- Born: June 10, 1963 (age 62) Portland, Oregon, U.S.
- Education: Williams College (BA)
- Occupation: Journalist
- Notable credit(s): The Washington Post, The New York Times
- Spouse: Naomi Wolf ​ ​(m. 1993; div. 2005)​
- Children: 2

= David Shipley =

American journalist

David Julian Shipley (born June 10, 1963) is an American journalist and book author. He was the executive editor of The New Republic from 1992 to 1995, worked at The New York Times from 1998 to 2010 (serving as the editorial page's editor from 2007 to 2010), was executive editor of Bloomberg View (also known as Bloomberg Opinion) from 2011 to 2022, and served as editorial page editor at The Washington Post from 2022 to 2025.

==Life and career==
Shipley graduated with a bachelor's degree in English from Williams College. In 1986, he worked as an editorial assistant at Simon & Schuster in New York City.

In 1990, Shipley worked as an assigning editor for the Op-Ed page at The New York Times. From 1993 to 1995, he was the executive editor of The New Republic.

From 1995 to 1997, Shipley served in the Clinton administration as Special Assistant to the President and Senior Presidential Speechwriter.

After, from 1998 to 1999, Shipley worked as a deputy editor of The New York Times Magazine's Millennium Project, later becoming a senior editor for the magazine from 1999 to 2000.

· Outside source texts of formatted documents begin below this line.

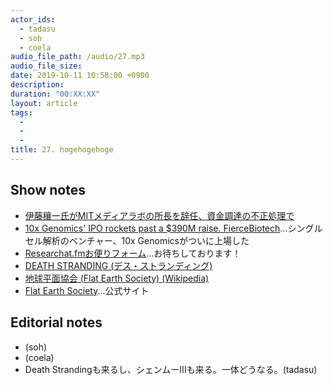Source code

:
 ```yaml
---
actor_ids:
  - tadasu
  - soh
  - coela
audio_file_path: /audio/27.mp3
audio_file_size: 
date: 2019-10-11 10:58:00 +0900
description: 
duration: "00:XX:XX"
layout: article
tags: 
  - 
  - 
  - 
title: 27. hogehogehoge
---
```


## Show notes
- [伊藤穰一氏がMITメディアラボの所長を辞任、資金調達の不正処理で](https://jp.techcrunch.com/2019/09/08/2019-09-07-joi-ito-resigns-as-mit-media-lab-head-in-wake-of-jeffrey-epstein-reporting/)
- [10x Genomics' IPO rockets past a $390M raise. FierceBiotech](https://www.fiercebiotech.com/medtech/10x-genomics-ipo-rockets-past-a-390m-raise)...シングルセル解析のベンチャー、10x Genomicsがついに上場した
- [Researchat.fmお便りフォーム](https://researchat.fm/form.html)...お待ちしております！
- [DEATH STRANDING (デス・ストランディング)](https://www.jp.playstation.com/games/death-stranding/)
- [地球平面協会 (Flat Earth Society) (Wikipedia)](https://ja.wikipedia.org/wiki/%E5%9C%B0%E7%90%83%E5%B9%B3%E9%9D%A2%E5%8D%94%E4%BC%9A)
- [Flat Earth Society](https://www.tfes.org/)...公式サイト


## Editorial notes
- (soh)
- (coela)
- Death Strandingも来るし、シェンムーIIIも来る。一体どうなる。(tadasu)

In 2003, Shipley became an Op-Ed page editor for The New York Times Opinions section. He was later promoted to the section's editorial page editor in 2007. That same year, he co-wrote, with Will Schwalbe, the book Send: The Essential Guide to Email for Office and Home (republished under the title Send: Why People Email So Badly and How To Do It Better), published by Alfred A. Knopf.

Shipley is a former executive editor of Bloomberg View, where he oversaw its editorial page and its associated columnists and op-ed contributors. He was chosen for this position in December 2010 and jointly launched Bloomberg View with James P. Rubin in May 2011.

In July 2022, Shipley became The Washington Post's editorial page editor, overseeing the newspaper's Opinions section. He succeeded Fred Hiatt, who died from cardiac arrest in December 2021.

In February 2025, Shipley parted ways with The Washington Post after its owner, Jeff Bezos, discussed an intention to prohibit, on the editorial page and opinions section, viewpoints opposing the pillars of "personal liberties and free markets". In January 2026 Shipley returned to the New York Times.

==Personal life==
Shipley married Naomi Wolf in 1993. The couple had two children: a son and a daughter. Shipley and Wolf divorced in 2005.